PPM tracks the publicity of train services, measuring the percentage of trains which arrive at their destination within five minutes for regional trains and ten minutes for long distance services.
Ilderton said that while the trends were 'encouraging', there was more work to be done.
He said: 'Our focus is building on the hard work of our people to deliver the safe and reliable railway that our customers expect and deserve, and to encourage more people to travel by train instead of using the car.
'And with more than nine out of ten customers satisfied with our service according to Transport Focus, the independent watchdog for transport users, it's testament to the hard work of ScotRail staff in delivering a safe, reliable, and green railway.'
Read more from Josh Pizzuto-Pomaco:
Rail station reopenings will lead to multi-million economic boost, quango says
ScotRail 'one of UK's best for passenger satisfaction'
ScotRail is 'fixing' AI train announcer after controversy over voice used
The Herald's FOI request also queried the cost of ScotRail's AI announcement system, dubbed 'Iona'.

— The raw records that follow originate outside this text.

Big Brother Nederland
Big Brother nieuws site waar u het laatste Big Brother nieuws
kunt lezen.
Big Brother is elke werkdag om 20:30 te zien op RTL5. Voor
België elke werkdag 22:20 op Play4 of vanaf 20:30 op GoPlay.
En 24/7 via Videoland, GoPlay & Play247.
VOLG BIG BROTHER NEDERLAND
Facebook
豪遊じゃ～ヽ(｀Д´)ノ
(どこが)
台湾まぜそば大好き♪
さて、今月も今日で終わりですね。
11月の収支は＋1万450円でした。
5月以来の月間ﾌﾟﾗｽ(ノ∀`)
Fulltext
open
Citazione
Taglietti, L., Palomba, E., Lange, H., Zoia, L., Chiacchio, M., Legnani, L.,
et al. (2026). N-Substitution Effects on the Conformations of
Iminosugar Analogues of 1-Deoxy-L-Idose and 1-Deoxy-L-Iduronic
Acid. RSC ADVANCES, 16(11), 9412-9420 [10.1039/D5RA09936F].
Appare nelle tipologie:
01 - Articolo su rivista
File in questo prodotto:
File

The system sparked controversy after Scottish voiceover artist Gayanne Potter alleged tech firm Read Speaker used recordings of her voice to develop the software — without her permission.
When asked to provide details on how much it cost to develop and implement the system, ScotRail declined, stating 'Iona' did not incur "development costs' as it was 'an off the shelf product'.
Potter told the BBC: "I have to look on social media and see people mocking it, berating it.
"They don't realise it's actually a real person who's been put through a dreadful voice app."
Potter added: "It's hard enough for people in the creative industry to sustain careers but to be competing with a robotic version of yourself just adds insult to injury."
First Minister John Swinney has told MSPs in Holyrood that ScotRail would be 'fixing' the software.